_Work task_
According to the 2024 tax and accounting roundup, what prison sentence did Charles Littlejohn receive?

Page extract START

This past year wasn’t short on tax and accounting news impacting taxpayers and tax professionals alike. Here are my picks for the top tax and accounting storylines of 2024:

The 2024 Election Season

Presidential elections always attract attention, and this past year was no different. On November 6, the Associated Press announced that Donald Trump would return to the White House. Additionally, the Republicans won the Senate and the House.

Some believe that the shift might immediately lead to tax cuts. While tax cuts may be in the cards, how quickly they get pushed through is uncertain, thanks to reconciliation.

Some proposals and promises made during the presidential campaign will likely be sidetracked, but others will get consideration, including the provisions set to expire under the Tax Cuts and Jobs Act. Trump will also levy new tariffs, though they may be more modest than he suggested during his campaign.

Additionally, tax measures—from property tax relief to taxes on cannabis—were on the ballot in several states. Overall, about one-third of states had some tax or revenue question on the ballot–and that doesn’t include those in municipalities. (No state had any tax initiatives that would significantly impact the upcoming filing season, which is likely welcome for taxpayers and tax pros alike.)

Natural Disasters

The country was hit by several natural disasters in 2024, including Hurricanes Beryl, Debby, Helene, and Milton. Severe storms in South Dakota, Tropical Storm Ernesto in Puerto Rico, storms and floods in Connecticut and New York, and wildfires in the west all resulted in damage that impacted taxpayers. As a result, the IRS extended due dates for filing federal income tax returns for victims (individuals and businesses affected by Hurricanes Beryl and Debby generally have until February 3, 2025, while those impacted by Helene and Milton have until May 1, 2025, to file).

The Financial Crimes Enforcement Network (FinCEN) also extended filing deadlines for the Reports of Foreign Bank and Financial Accounts (FBARs) and Beneficial Ownership Information (BOI) reporting.

(Congress also passed tax relief for wildfire victims.)

IRS Boosts Service, Ramps Up Enforcement

The IRS used Inflation Reduction Act spending to make some changes in 2024, including a new compliance effort focused on high-income taxpayers. IRS Commissioner Danny Werfel announced that IRS compliance letters were to be mailed out for more than 125,000 cases where tax returns haven’t been filed since 2017. The mailings included more than 25,000 to those with more than $1 million in income and over 100,000 to people with incomes between $400,000 and $1 million between tax years 2017 and 2021.

The initiative was part of a larger effort focused on large corporations, large partnerships, and high-income individual filers to pay the taxes they owe. In January, Werfel reported that the focus on taxpayers with more than $1 million in income and more than $250,000 in recognized tax debt was paying off.

Earlier this year, Werfel also announced that the tax agency would begin dozens of audits on business aircraft involving personal use. Those audits started in the spring of 2024 and focused on aircraft usage by large corporations, large partnerships, and high-income taxpayers.

IRS Apologizes For Tax Leak

In October 2023, former IRS contractor Charles Littlejohn pleaded guilty to unauthorized disclosure of tax return and return information. In January of 2024, Littlejohn was sentenced to five years in prison for disclosing thousands of tax returns—including Donald Trump’s—without authorization.

Page extract END
Records supplied START

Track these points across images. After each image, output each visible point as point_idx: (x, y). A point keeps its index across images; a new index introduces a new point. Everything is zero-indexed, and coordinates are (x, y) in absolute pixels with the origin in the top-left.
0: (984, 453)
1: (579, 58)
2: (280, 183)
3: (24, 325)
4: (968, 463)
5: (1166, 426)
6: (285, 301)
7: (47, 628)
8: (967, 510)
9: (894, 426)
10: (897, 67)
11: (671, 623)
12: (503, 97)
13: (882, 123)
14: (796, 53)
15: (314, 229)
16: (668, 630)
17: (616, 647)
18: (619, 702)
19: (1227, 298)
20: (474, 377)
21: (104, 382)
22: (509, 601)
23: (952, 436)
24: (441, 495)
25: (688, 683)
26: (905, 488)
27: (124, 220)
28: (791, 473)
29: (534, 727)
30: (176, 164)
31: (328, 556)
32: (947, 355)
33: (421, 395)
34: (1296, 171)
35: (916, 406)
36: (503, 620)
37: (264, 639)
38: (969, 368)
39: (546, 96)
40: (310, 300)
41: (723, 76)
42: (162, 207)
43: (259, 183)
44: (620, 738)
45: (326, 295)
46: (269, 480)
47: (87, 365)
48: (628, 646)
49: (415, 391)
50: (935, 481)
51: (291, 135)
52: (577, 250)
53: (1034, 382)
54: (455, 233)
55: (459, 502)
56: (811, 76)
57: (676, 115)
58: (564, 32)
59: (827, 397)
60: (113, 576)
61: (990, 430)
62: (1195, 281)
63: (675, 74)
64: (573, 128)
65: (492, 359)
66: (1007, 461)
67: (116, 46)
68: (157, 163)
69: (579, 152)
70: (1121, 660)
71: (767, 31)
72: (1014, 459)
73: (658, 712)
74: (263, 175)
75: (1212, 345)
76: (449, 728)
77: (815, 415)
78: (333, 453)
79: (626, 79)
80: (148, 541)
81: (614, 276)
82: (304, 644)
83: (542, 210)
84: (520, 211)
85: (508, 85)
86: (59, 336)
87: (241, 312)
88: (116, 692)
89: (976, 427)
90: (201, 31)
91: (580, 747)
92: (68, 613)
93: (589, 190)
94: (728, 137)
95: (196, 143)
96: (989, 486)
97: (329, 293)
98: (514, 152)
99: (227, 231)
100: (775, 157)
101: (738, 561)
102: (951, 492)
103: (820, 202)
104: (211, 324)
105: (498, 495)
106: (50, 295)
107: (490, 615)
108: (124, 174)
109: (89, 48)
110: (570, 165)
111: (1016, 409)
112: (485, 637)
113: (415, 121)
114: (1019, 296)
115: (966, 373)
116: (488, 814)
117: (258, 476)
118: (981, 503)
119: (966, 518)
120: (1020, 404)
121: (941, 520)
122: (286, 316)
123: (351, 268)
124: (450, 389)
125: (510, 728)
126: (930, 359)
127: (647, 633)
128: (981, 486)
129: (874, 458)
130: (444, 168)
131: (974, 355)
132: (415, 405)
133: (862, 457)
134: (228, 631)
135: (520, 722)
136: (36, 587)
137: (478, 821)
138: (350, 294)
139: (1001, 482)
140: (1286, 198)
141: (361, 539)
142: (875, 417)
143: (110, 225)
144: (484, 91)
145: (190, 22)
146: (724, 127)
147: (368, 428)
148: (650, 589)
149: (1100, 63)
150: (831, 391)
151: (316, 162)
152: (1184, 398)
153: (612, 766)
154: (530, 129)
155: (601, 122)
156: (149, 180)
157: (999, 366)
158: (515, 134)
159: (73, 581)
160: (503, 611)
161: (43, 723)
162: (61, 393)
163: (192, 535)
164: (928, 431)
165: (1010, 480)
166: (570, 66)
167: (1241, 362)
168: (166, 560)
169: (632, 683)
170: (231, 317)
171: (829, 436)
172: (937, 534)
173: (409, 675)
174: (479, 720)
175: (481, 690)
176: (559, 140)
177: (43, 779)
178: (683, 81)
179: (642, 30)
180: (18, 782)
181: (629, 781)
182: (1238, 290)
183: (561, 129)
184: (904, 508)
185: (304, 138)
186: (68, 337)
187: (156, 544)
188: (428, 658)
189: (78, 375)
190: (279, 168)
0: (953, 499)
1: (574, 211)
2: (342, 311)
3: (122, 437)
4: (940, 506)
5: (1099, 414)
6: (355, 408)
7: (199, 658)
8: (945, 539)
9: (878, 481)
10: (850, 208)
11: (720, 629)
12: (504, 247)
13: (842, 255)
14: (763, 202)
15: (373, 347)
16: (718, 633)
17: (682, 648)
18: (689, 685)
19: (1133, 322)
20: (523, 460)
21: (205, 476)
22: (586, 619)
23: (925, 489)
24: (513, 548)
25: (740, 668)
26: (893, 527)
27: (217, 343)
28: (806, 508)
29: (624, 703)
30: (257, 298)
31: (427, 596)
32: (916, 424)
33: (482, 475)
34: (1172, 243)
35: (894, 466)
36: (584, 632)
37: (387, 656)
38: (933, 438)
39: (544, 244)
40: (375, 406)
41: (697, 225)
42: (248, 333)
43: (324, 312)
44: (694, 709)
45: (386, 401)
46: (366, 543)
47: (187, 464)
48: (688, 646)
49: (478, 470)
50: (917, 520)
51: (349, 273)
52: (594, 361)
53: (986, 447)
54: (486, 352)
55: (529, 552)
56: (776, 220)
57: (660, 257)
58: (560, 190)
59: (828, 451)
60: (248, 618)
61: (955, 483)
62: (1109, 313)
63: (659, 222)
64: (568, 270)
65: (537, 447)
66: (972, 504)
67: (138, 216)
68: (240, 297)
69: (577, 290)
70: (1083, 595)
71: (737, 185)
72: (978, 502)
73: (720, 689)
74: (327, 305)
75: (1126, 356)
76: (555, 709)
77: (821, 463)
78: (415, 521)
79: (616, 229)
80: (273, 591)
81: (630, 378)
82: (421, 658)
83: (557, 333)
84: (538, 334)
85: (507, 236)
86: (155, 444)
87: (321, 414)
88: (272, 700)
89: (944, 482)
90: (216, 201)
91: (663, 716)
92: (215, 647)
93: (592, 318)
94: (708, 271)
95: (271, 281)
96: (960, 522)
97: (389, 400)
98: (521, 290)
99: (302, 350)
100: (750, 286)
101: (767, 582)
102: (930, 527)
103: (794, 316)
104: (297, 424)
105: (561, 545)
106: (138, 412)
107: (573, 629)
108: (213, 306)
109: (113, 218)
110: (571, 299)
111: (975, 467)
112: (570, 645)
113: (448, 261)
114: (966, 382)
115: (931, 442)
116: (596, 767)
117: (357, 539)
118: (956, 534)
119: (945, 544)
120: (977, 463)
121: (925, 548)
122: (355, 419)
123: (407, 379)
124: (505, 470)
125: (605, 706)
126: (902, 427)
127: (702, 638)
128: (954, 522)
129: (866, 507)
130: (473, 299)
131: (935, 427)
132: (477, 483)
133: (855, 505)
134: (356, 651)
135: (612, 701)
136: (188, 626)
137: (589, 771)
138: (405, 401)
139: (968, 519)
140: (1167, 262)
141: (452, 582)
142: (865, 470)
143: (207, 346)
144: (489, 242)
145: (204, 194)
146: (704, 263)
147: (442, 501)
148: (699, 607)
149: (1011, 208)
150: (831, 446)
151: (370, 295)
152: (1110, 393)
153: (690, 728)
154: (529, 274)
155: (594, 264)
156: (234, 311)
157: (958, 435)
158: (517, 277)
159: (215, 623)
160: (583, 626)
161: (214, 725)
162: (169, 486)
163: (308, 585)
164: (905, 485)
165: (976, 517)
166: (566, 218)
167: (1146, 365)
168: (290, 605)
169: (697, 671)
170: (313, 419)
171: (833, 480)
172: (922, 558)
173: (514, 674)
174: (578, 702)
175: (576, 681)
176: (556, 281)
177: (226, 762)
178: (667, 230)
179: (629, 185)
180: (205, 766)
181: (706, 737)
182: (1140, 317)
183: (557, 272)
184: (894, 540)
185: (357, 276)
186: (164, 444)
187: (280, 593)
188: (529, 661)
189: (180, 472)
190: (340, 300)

Records supplied END

_Written answer_
Five years in prison.